What is expected – Would you transcribe each entry exactly as it stands, omitting the pictures?

================

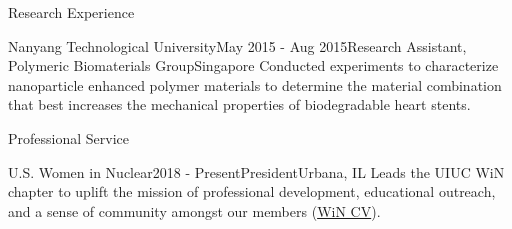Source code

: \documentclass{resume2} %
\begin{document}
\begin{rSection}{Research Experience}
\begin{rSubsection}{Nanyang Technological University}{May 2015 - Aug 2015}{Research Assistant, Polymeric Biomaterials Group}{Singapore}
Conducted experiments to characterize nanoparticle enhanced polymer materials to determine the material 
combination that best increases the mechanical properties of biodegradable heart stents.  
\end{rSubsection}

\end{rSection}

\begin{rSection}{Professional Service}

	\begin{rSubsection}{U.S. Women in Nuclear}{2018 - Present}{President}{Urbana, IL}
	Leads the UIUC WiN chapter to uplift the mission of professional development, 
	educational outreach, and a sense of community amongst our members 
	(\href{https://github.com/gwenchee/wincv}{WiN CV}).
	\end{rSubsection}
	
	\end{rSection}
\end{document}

================

Written response –
Source code

: \documentclass{resume2} %
\begin{document}
\begin{rSection}{Research Experience}
\begin{rSubsection}{Nanyang Technological University}{May 2015 - Aug 2015}{Research Assistant, Polymeric Biomaterials Group}{Singapore}
Conducted experiments to characterize nanoparticle enhanced polymer materials to determine the material 
combination that best increases the mechanical properties of biodegradable heart stents.  
\end{rSubsection}

\end{rSection}

\begin{rSection}{Professional Service}

	\begin{rSubsection}{U.S. Women in Nuclear}{2018 - Present}{President}{Urbana, IL}
	Leads the UIUC WiN chapter to uplift the mission of professional development, 
	educational outreach, and a sense of community amongst our members 
	(\href{https://github.com/gwenchee/wincv}{WiN CV}).
	\end{rSubsection}
	
	\end{rSection}
\end{document}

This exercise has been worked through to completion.